References for:

C. Preparing for an Optimal Birth Experience

1A. Consider all birthplace options, recognizing that birth experiences are enhanced in home, birth center, or hospital settings that support parent's informed choices for the labor, birthing, and postpartum process.

  1. Birth experiences are enhanced by access to professional midwifery care.

References:

  1. Kennedy, H. P. (2000). A model of exemplary midwifery practice: Results of a Delphi study. Journal of Midwifery & Women’s Health, 45(1), 4-18. (abstract)
  2. Sakala, C. (1993). Midwifery care and out-of-hospital birth settings: How do they reduce unnecessary cesarean section births? Journal of Social Science of Medicine, 37(10), 1233-1250. (abstract)
  3. Cunningham, J. (1993).

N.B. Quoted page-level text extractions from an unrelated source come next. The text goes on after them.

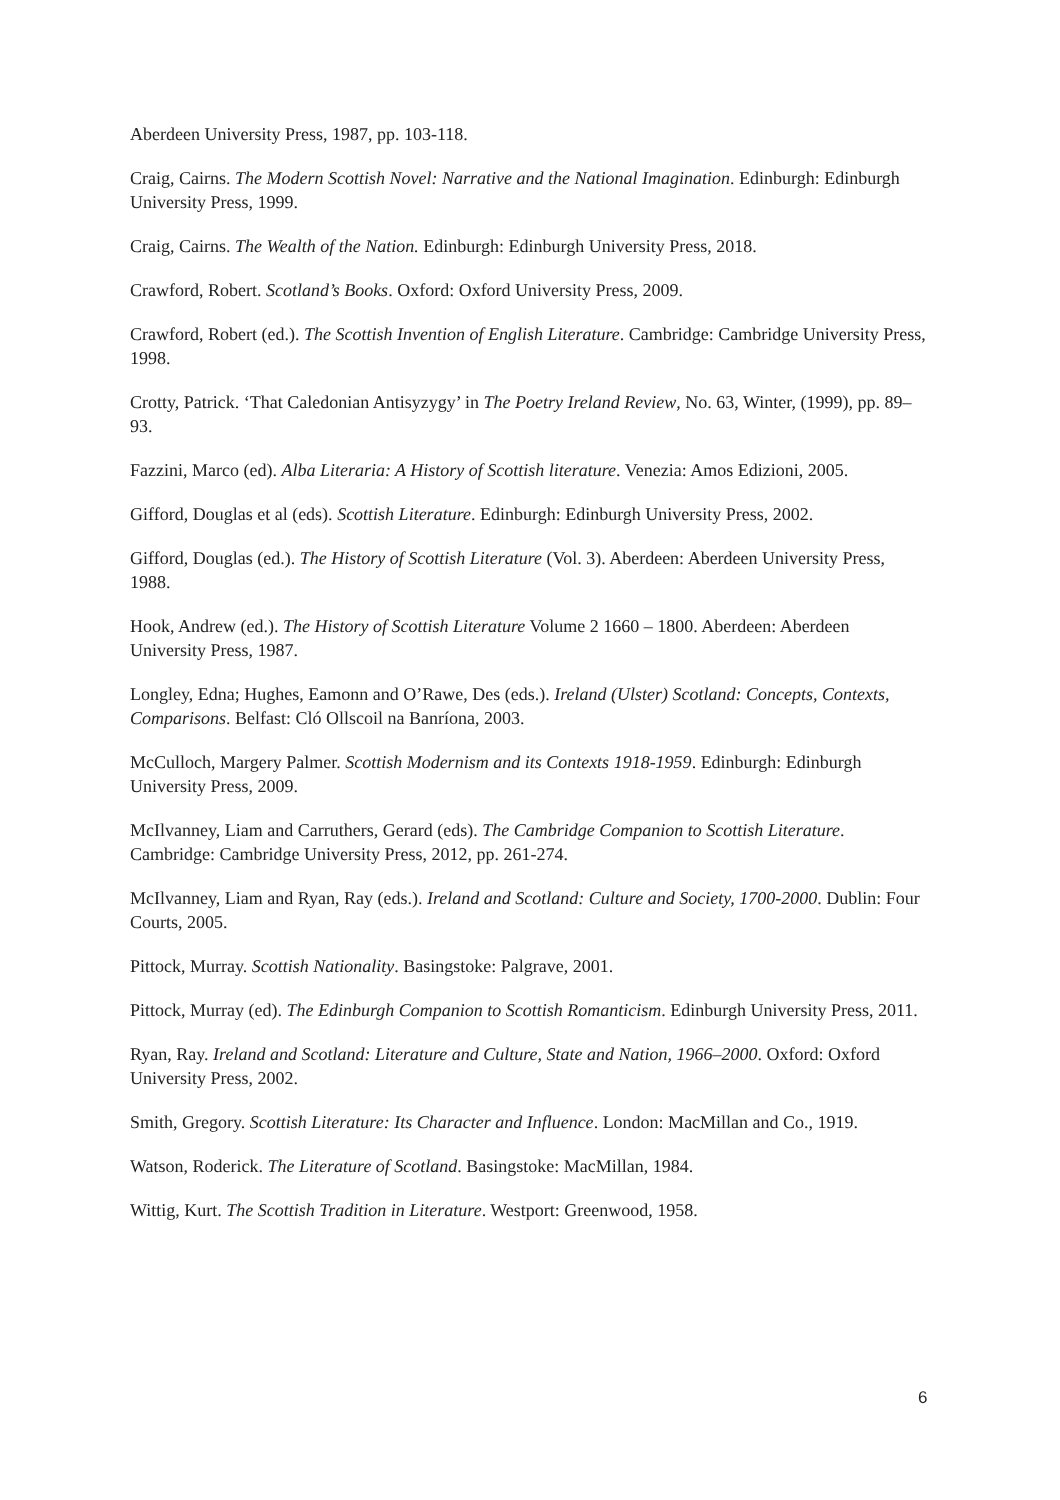Aberdeen University Press, 1987, pp. 103-118.
Craig, Cairns. The Modern Scottish Novel: Narrative and the National Imagination. Edinburgh: Edinburgh University Press, 1999.
Craig, Cairns. The Wealth of the Nation. Edinburgh: Edinburgh University Press, 2018.
Crawford, Robert. Scotland’s Books. Oxford: Oxford University Press, 2009.
Crawford, Robert (ed.). The Scottish Invention of English Literature. Cambridge: Cambridge University Press, 1998.
Crotty, Patrick. ‘That Caledonian Antisyzygy’ in The Poetry Ireland Review, No. 63, Winter, (1999), pp. 89–93.
Fazzini, Marco (ed). Alba Literaria: A History of Scottish literature. Venezia: Amos Edizioni, 2005.
Gifford, Douglas et al (eds). Scottish Literature. Edinburgh: Edinburgh University Press, 2002.
Gifford, Douglas (ed.). The History of Scottish Literature (Vol. 3). Aberdeen: Aberdeen University Press, 1988.
Hook, Andrew (ed.). The History of Scottish Literature Volume 2 1660 – 1800. Aberdeen: Aberdeen University Press, 1987.
Longley, Edna; Hughes, Eamonn and O’Rawe, Des (eds.). Ireland (Ulster) Scotland: Concepts, Contexts, Comparisons. Belfast: Cló Ollscoil na Banríona, 2003.
McCulloch, Margery Palmer. Scottish Modernism and its Contexts 1918-1959. Edinburgh: Edinburgh University Press, 2009.
McIlvanney, Liam and Carruthers, Gerard (eds). The Cambridge Companion to Scottish Literature. Cambridge: Cambridge University Press, 2012, pp. 261-274.
McIlvanney, Liam and Ryan, Ray (eds.). Ireland and Scotland: Culture and Society, 1700-2000. Dublin: Four Courts, 2005.
Pittock, Murray. Scottish Nationality. Basingstoke: Palgrave, 2001.
Pittock, Murray (ed). The Edinburgh Companion to Scottish Romanticism. Edinburgh University Press, 2011.
Ryan, Ray. Ireland and Scotland: Literature and Culture, State and Nation, 1966–2000. Oxford: Oxford University Press, 2002.
Smith, Gregory. Scottish Literature: Its Character and Influence. London: MacMillan and Co., 1919.
Watson, Roderick. The Literature of Scotland. Basingstoke: MacMillan, 1984.
Wittig, Kurt. The Scottish Tradition in Literature. Westport: Greenwood, 1958.
6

Experiences of Australian mothers who gave birth either at home, at a birth center, or in a hospital. Journal of Social Science of Medicine, 36(4), 475-483. (abstract)
  4. Fullerton, J. T., Hollenbach, K. A., & Wingard, D. L. (1996). Practice styles: A comparison of obstetricians and nurse-midwives. Journal of Nurse-Midwifery, 41(3), 243-250. (abstract)

Abstract 1:

Kennedy, H. P. (2000). A model of exemplary midwifery practice: Results of a Delphi study. Journal of Midwifery & Women’s Health, 45(1), 4-18.

Premise: Exemplary midwifery care will have a positive effect on birth outcomes.

Research Question: Describe exemplary midwifery practice by asking the following questions: 1) What are the essential characteristics of the exemplary midwife? 2) What are the specific outcomes of exemplary midwifery practice in the health of the woman and/or infant? 3) What is the process of care provided by exemplary midwives? 4) What aspects of the process of exemplary midwifery practice are related to specific outcomes in the health of the woman and/or infant?

Background: In 1998, the Pew Health Professions Commission/UCSF Center for the Health Profession Task force on Midwifery, outlined 14 recommendations, including a call for extensive research that analyzes midwifery methods, processes, and outcomes.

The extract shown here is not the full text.